# Induced current from moving coil through non-uniform magnetic field

A rectangular coil with dimensions $L_x$ and $W_y$ , mass $m$, $n$ turns , and resistance $R$ is moving at an initial velocity of $v_i$ when a non-uniform magnetic field pointing directly up (perpendicular to the motion of the coil) is turned on. The magnetic field varies along the x-axis and is described by $B(t) = b_1x+b_2$.

1. What is the induced current the moment the field is turned on?
2. What is the initial deceleration of the coil?

Edit: 1. can be solved as follows: $I = (NLWb_1v_i)/R$

What's the best way to approach 2.?

• Use the fact that the force on one length of wire is given by: $$\vec F =\vec I \times \vec B$$ for each side then use newton's second law May 16 '15 at 7:27
• Isn't length part of that equation as well? $\vec F =\vec IL \times \vec B$
– WHY
May 16 '15 at 7:39
• How do I determine the direction of the force vector for each length of wire? Or are they all pointing in the $-x$ direction?
– WHY
May 16 '15 at 7:41
• @Joseph, your method worked. Thank you.
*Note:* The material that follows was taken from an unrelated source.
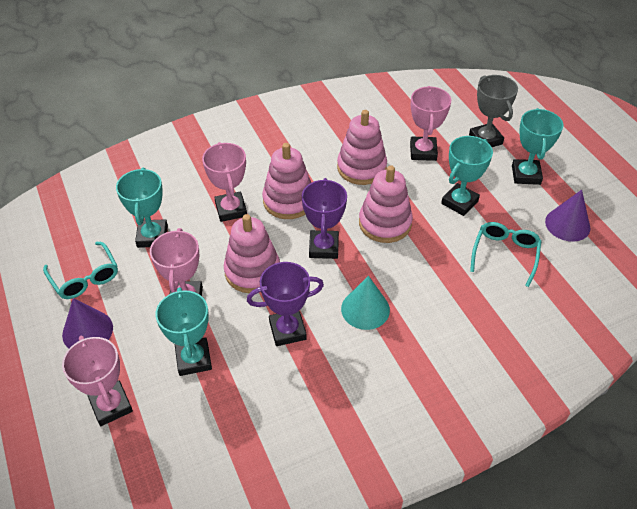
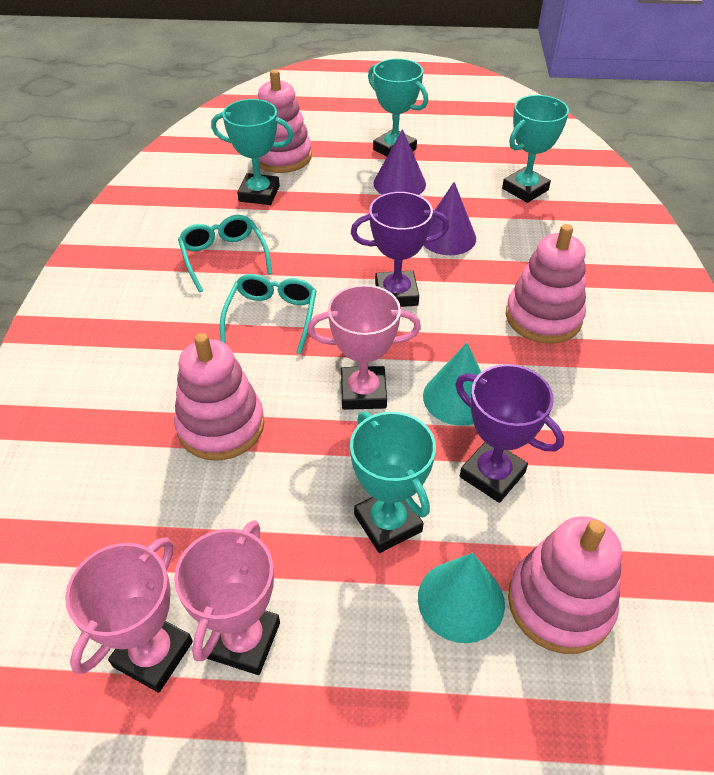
grey trophy: 1 -> 0
pink trophy: 4 -> 3
turquoise cone: 1 -> 2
If you'd like to post an official answer, I'd be happy to accept it.
– WHY
May 16 '15 at 7:56

The force on each side of the wire is given by: $$\vec F=L \vec I \times \vec B$$ (you where right about the length), and the direction of the force is given by the direction of the cross product.
If you want to be more general you can right the force as $$d \vec F=I d\vec l\times \vec B$$ Where $d \vec l$ is a small element of wire. And then integrate over the loop.